Archaeological excavations, surveys and interdisciplinary research conducted at the site of Mishrifeh and its hinterland between 1999 and 2010 by the Italian Mission of the University of Udine have furnished a large amount of archaeological and environmental data; it is now possible to sketch a reconstruction of the environmental change in the region, the site’s urban development and the patterns of settlement and land-use in the surrounding countryside.
In the presentation, attention will be focused on the reconstruction of the town’s layout and functional organization from the EBA IV to the second millennium BC, the period of main economic and urban prosperity of Qatna. The first emergence of a middle-sized urban center at Mishrifeh during the mid to late third millennium BC was followed by a phase of dramatic urban growth and radical change in the town’s layout during the MBA and then a period of urban revival during the MBA/LBA transition. During this epoch, Qatna’s royal dynasty initiated a centralized program of public and institutional building, which appears to have involved both the upper and lower cities, thus launching an important phase of urban and functional reorganization of the town.

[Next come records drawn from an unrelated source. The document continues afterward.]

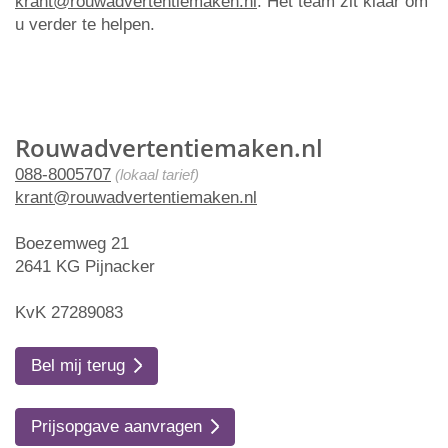
krant@rouwadvertentiemaken.nl
. Het team zit klaar om
u verder te helpen.
Rouwadvertentiemaken.nl
088-8005707
(lokaal tarief)
krant@rouwadvertentiemaken.nl
Boezemweg 21
2641 KG Pijnacker
KvK 27289083
Bel mij terug
Prijsopgave aanvragen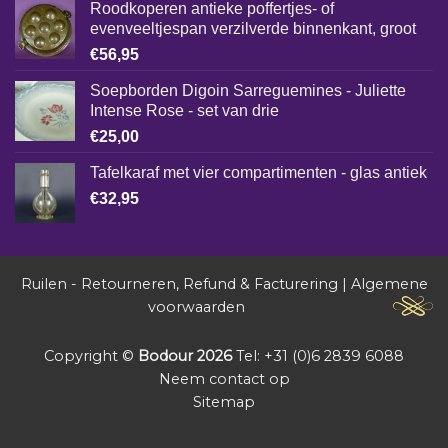
Roodkoperen antieke poffertjes- of
evenveeltjespan verzilverde binnenkant, groot
€
56,95
Soepborden Digoin Sarreguemines - Juliette
Intense Rose - set van drie
€
25,00
Tafelkaraf met vier compartimenten - glas antiek
€
32,95
Ruilen - Retourneren, Refund & Facturering
|
Algemene
voorwaarden
Copyright ©
Bodour 2026
Tel: +31 (0)6 2839 6088
Neem contact op
Sitemap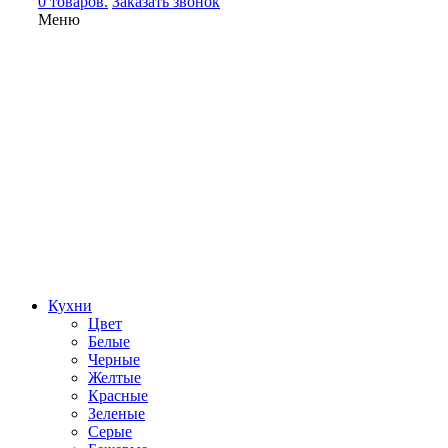
0 товаров.
Заказать звонок
Меню
Кухни
Цвет
Белые
Черные
Желтые
Красные
Зеленые
Серые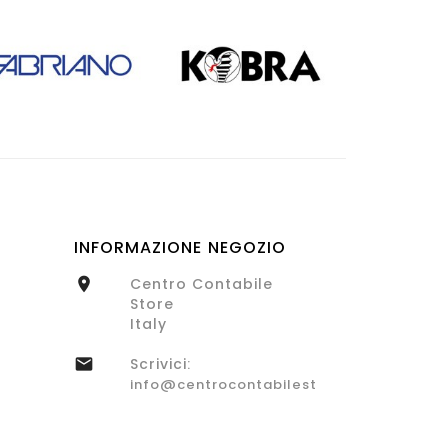
INFORMAZIONE NEGOZIO
Centro Contabile

Store
Italy
Scrivici:

info@centrocontabilestore.com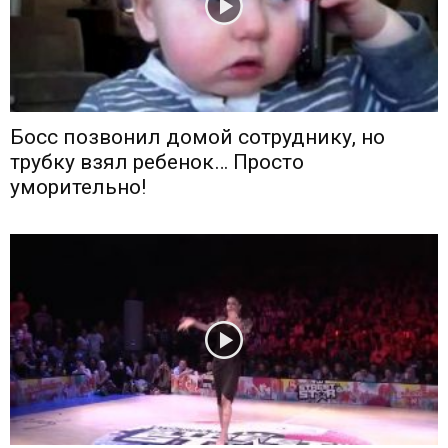
Босс позвонил домой сотруднику, но
трубку взял ребенок… Просто
уморительно!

In addition, the analysis of the excavation and survey record, combined with the results of palaeoenvironmental research, show that the formation of an urban site at Mishrifeh from the EBA IV onwards also led to a profound change in the occupation patterns of the surrounding region. The processes of urban and demographic development taking place in Mishrifeh and its hinterland during the EBA IV and the MBA instigated a striking modification of the region’s natural environment and the emergence of a new man-shaped rural landscape. At the end of the MBA there is evidence indicating the beginning of a process of dramatic environmental deterioration, which became more intense during the LBA and the IA, when abrupt climate change (ACC) episodes have been recorded at other sites of the region, such as Tell Tweini in the Jableh coastal plain.